**Activity 1:** In the article on the Russian propaganda allegations, on what date did Prabowo hold his town hall meeting at the Jakarta Convention Center?
**Activity 2:** Repeat word for word the part of the article on the Russian propaganda allegations starting with "Starting a few" and going on through "Prabowo campaign team.".

INDEPENDENT OBSERVER
IO – Over the course of the campaign period for this year’s presidential election, the president and his men have lodged endless accusations against the Prabowo campaign team for producing hoaxes and fake news. There have also been many allegations of the Prabowo camp being guilty of making slanderous remarks, and the president’s handlers in the cabinet and his apparatus have not been shy of using legal tools to imprison critics of the Jokowi administration.
More recently, Jokowi’s campaign team went public with yet more spurious allegations, saying they had evidence that a Russian political consultant was working for the opposition. They even insinuated the Russians were using the same tactics they employed to influence the American elections that brought Donald Trump to power. In a recent gathering in Surabaya, Jokowi went further, saying “there’s a campaign team that has been preparing…Russian propaganda, which constantly spews…slander, sins and hoaxes.”
It all reads like an entertaining Tom Clancy novel, but alas, it is pure fiction.
Where exactly how or why the row erupted is still a mystery, but we can make a few educated guesses.
Starting a few weeks ago, on January 14 at the Jakarta Convention Center, where Prabowo convened an American-style town hall meeting to deliver his vision for a better Indonesia, there appeared a strange video on the Internet showing a foreigner greeting the candidate before he entered the convention hall. The video production was filled with expletives, asking who was this strange person suddenly appearing out of nowhere. Very quickly, the video went viral, leading many Jokowi supporters to speculate the foreigner must have been working for the Prabowo campaign team.
Organizers of the event have stated unequivocally that the person in question was a member of the Russian diplomatic corps. Many other dignitaries from foreign embassies were also invited, and attended. This has also been clarified by the Russian embassy, which recently responded to the president’s accusations by stating “we underline that the principal position of Russia is not to interfere in the internal affairs and electoral processes of other countries, including Indonesia, which is our close friend and important partner.”
Backing down after his making hay about “Russian propaganda”, Jokowi tried to fix the mess he created by saying “We are not referring to Russia as a country in this case. This is not a matter of state affairs. President Putin and I have a very good relationship.”

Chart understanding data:
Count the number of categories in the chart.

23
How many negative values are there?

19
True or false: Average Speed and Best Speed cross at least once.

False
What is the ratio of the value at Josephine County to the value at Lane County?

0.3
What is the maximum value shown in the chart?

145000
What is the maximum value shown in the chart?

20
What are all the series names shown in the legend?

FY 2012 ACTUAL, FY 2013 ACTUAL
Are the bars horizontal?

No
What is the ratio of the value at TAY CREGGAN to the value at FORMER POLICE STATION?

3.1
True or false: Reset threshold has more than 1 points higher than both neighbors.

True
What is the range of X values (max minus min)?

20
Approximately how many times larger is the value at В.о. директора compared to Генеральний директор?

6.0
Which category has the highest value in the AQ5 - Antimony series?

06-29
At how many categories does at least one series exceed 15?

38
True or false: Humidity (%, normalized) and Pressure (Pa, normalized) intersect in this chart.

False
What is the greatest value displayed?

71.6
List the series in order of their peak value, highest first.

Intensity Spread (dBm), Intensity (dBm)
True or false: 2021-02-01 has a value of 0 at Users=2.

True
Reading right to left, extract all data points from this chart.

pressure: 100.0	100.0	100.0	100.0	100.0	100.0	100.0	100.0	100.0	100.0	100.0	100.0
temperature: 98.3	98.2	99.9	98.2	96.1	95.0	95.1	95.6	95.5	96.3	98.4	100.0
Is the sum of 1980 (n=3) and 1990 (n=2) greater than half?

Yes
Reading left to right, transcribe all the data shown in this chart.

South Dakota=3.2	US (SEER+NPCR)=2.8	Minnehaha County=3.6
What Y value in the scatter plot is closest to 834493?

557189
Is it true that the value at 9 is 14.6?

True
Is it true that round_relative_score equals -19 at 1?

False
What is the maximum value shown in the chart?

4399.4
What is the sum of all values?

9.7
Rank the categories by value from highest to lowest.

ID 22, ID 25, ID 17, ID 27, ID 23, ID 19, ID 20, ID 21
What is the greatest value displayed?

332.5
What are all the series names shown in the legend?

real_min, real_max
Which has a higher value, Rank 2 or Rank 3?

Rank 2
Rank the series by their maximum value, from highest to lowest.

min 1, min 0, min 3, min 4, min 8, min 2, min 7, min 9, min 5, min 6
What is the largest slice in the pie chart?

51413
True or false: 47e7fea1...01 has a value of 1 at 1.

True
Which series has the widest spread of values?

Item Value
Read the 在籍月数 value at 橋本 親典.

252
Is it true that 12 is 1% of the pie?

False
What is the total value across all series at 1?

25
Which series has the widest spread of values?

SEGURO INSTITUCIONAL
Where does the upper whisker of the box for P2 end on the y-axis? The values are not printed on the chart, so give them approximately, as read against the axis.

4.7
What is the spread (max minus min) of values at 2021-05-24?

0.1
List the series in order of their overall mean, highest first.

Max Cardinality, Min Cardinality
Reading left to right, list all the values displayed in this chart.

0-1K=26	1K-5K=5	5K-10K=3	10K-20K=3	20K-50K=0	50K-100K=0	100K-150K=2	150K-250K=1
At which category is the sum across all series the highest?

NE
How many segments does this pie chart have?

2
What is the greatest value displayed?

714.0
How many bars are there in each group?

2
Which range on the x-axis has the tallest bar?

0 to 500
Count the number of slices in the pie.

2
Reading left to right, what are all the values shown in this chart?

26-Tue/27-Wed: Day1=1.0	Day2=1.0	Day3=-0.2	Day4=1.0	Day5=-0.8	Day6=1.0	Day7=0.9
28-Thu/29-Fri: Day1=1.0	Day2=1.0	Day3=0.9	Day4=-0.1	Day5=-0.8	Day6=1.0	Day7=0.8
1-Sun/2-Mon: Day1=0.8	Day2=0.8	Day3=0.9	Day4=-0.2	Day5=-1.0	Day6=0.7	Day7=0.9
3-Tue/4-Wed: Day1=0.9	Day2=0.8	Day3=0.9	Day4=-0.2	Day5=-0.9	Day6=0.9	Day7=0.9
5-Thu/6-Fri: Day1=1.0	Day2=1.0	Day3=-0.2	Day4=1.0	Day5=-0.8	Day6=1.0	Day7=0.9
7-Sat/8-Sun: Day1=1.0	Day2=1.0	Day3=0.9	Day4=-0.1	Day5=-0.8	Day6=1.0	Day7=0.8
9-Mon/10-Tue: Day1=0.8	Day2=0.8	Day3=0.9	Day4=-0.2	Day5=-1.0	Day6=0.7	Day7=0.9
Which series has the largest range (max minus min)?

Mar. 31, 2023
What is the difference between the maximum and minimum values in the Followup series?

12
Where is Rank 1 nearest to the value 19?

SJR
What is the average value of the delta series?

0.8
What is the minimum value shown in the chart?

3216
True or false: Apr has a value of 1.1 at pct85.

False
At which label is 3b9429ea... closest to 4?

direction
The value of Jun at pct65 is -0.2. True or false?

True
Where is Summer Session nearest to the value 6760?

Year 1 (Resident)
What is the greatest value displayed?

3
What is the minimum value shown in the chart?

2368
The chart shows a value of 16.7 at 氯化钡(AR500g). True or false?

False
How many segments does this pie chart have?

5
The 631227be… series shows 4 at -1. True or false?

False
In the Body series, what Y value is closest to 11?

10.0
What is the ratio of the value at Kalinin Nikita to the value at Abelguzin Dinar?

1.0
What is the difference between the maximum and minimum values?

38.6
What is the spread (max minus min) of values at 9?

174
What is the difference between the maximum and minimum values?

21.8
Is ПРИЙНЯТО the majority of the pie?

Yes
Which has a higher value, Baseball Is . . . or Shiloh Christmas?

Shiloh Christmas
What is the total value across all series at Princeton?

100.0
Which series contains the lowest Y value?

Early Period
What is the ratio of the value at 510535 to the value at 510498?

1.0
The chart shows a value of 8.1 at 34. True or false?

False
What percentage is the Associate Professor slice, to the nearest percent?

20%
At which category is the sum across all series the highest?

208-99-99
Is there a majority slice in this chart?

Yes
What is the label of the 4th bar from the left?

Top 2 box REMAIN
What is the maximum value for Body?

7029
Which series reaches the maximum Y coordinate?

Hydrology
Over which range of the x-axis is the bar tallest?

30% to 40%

**Written reply 1:** January 14

**Written reply 2:**
Starting a few weeks ago, on January 14 at the Jakarta Convention Center, where Prabowo convened an American-style town hall meeting to deliver his vision for a better Indonesia, there appeared a strange video on the Internet showing a foreigner greeting the candidate before he entered the convention hall. The video production was filled with expletives, asking who was this strange person suddenly appearing out of nowhere. Very quickly, the video went viral, leading many Jokowi supporters to speculate the foreigner must have been working for the Prabowo campaign team.